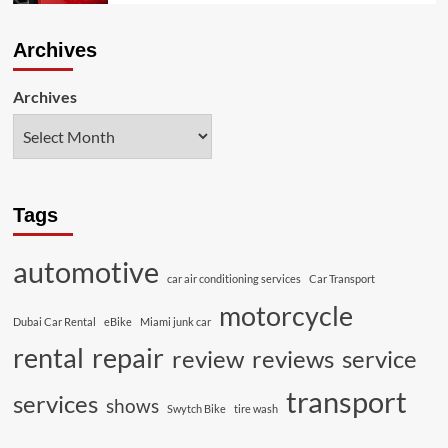
Archives
Archives
Tags
automotive
car air conditioning services
Car Transport
motorcycle
Dubai Car Rental
eBike
Miami junk car
rental
repair
review
reviews
service
transport
services
shows
Swytch Bike
tire wash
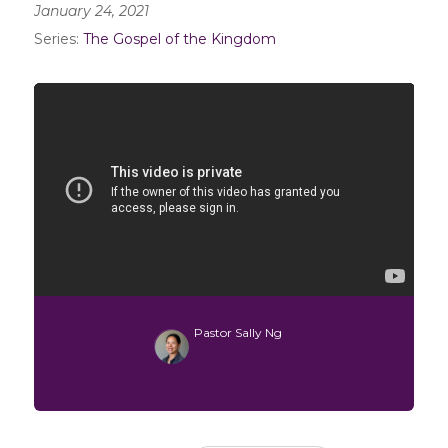
January 24, 2021
Series:
The Gospel of the Kingdom
Pastor Sally Ng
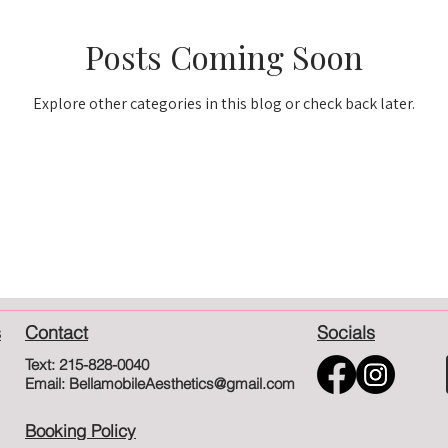
Posts Coming Soon
Explore other categories in this blog or check back later.
s
Contact
Socials
Text: 215-828-0040
Email: BellamobileAesthetics@gmail.com
Booking Policy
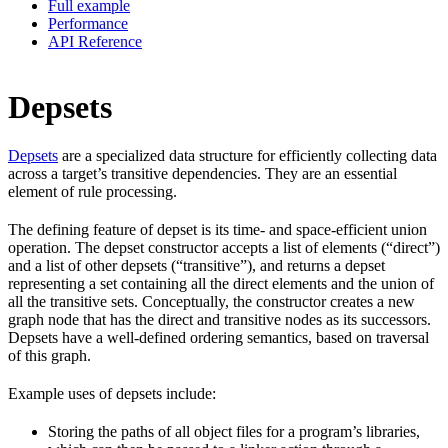
Full example
Performance
API Reference
Depsets
Depsets
are a specialized data structure for efficiently collecting data
across a target’s transitive dependencies. They are an essential
element of rule processing.
The defining feature of depset is its time- and space-efficient union
operation. The depset constructor accepts a list of elements (“direct”)
and a list of other depsets (“transitive”), and returns a depset
representing a set containing all the direct elements and the union of
all the transitive sets. Conceptually, the constructor creates a new
graph node that has the direct and transitive nodes as its successors.
Depsets have a well-defined ordering semantics, based on traversal
of this graph.
Example uses of depsets include:
Storing the paths of all object files for a program’s libraries,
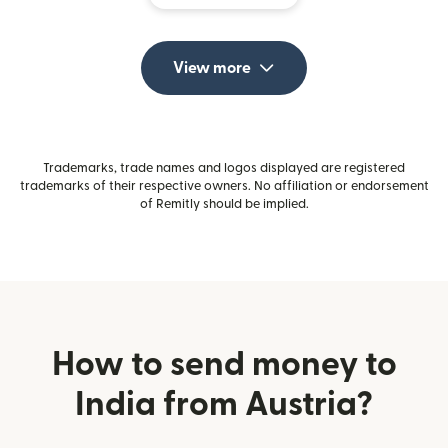
View more
Trademarks, trade names and logos displayed are registered
trademarks of their respective owners. No affiliation or endorsement
of Remitly should be implied.
How to send money to
India from Austria?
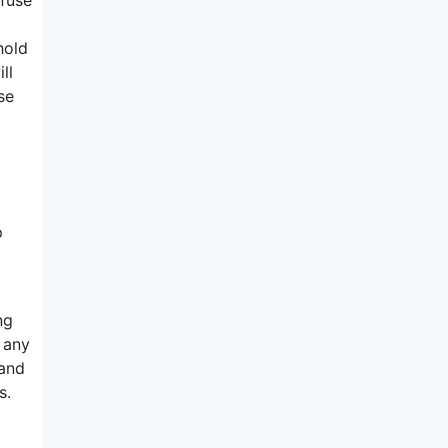
hold
ll
se
p
ng
 any
 and
s.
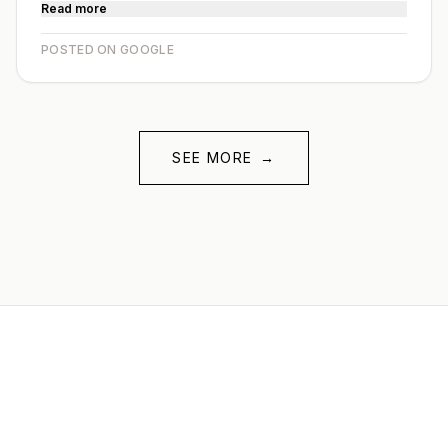
Read more
POSTED ON GOOGLE
SEE MORE
→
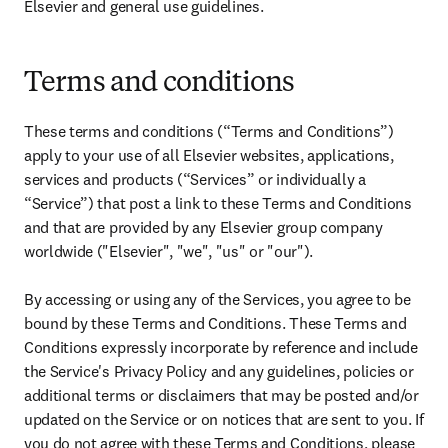
Elsevier and general use guidelines.
Terms and conditions
These terms and conditions (“Terms and Conditions”) 
apply to your use of all Elsevier websites, applications, 
services and products (“Services” or individually a 
“Service”) that post a link to these Terms and Conditions 
and that are provided by any Elsevier group company 
worldwide ("Elsevier", "we", "us" or "our").

By accessing or using any of the Services, you agree to be 
bound by these Terms and Conditions. These Terms and 
Conditions expressly incorporate by reference and include 
the Service's Privacy Policy and any guidelines, policies or 
additional terms or disclaimers that may be posted and/or 
updated on the Service or on notices that are sent to you. If 
you do not agree with these Terms and Conditions, please 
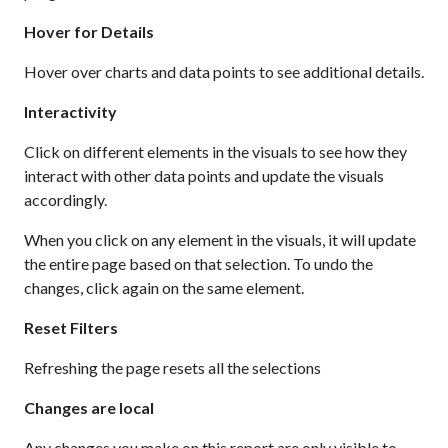
Hover for Details
Hover over charts and data points to see additional details.
Interactivity
Click on different elements in the visuals to see how they
interact with other data points and update the visuals
accordingly.
When you click on any element in the visuals, it will update
the entire page based on that selection. To undo the
changes, click again on the same element.
Reset Filters
Refreshing the page resets all the selections
Changes are local
Any changes you make on this report are only visible to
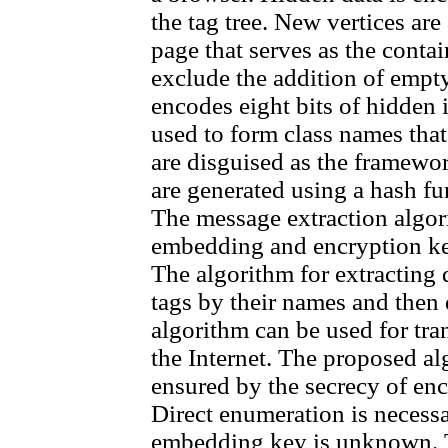
the tag tree. New vertices are 
page that serves as the contain
exclude the addition of empty
encodes eight bits of hidden
used to form class names tha
are disguised as the framew
are generated using a hash f
The message extraction algo
embedding and encryption key
The algorithm for extracting 
tags by their names and the
algorithm can be used for tr
the Internet. The proposed al
ensured by the secrecy of en
Direct enumeration is necessa
embedding key is unknown. T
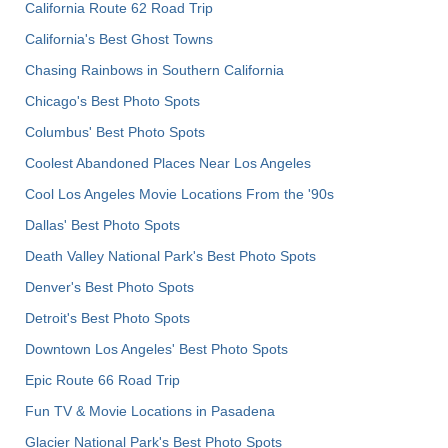
California Route 62 Road Trip
California's Best Ghost Towns
Chasing Rainbows in Southern California
Chicago's Best Photo Spots
Columbus' Best Photo Spots
Coolest Abandoned Places Near Los Angeles
Cool Los Angeles Movie Locations From the '90s
Dallas' Best Photo Spots
Death Valley National Park's Best Photo Spots
Denver's Best Photo Spots
Detroit's Best Photo Spots
Downtown Los Angeles' Best Photo Spots
Epic Route 66 Road Trip
Fun TV & Movie Locations in Pasadena
Glacier National Park's Best Photo Spots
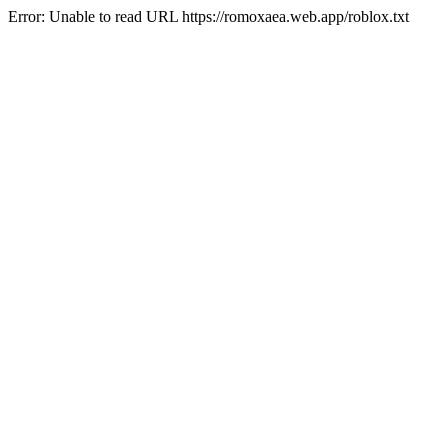
Error: Unable to read URL https://romoxaea.web.app/roblox.txt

- - - - - - -

Your task: Find "Glacier National Park's Best Photo Spots" in the entries, then reproduce that line and each line after it exactly, through the last one. Pictures do not go in.

Answer to this exercise:
Glacier National Park's Best Photo Spots
Error: Unable to read URL https://romoxaea.web.app/roblox.txt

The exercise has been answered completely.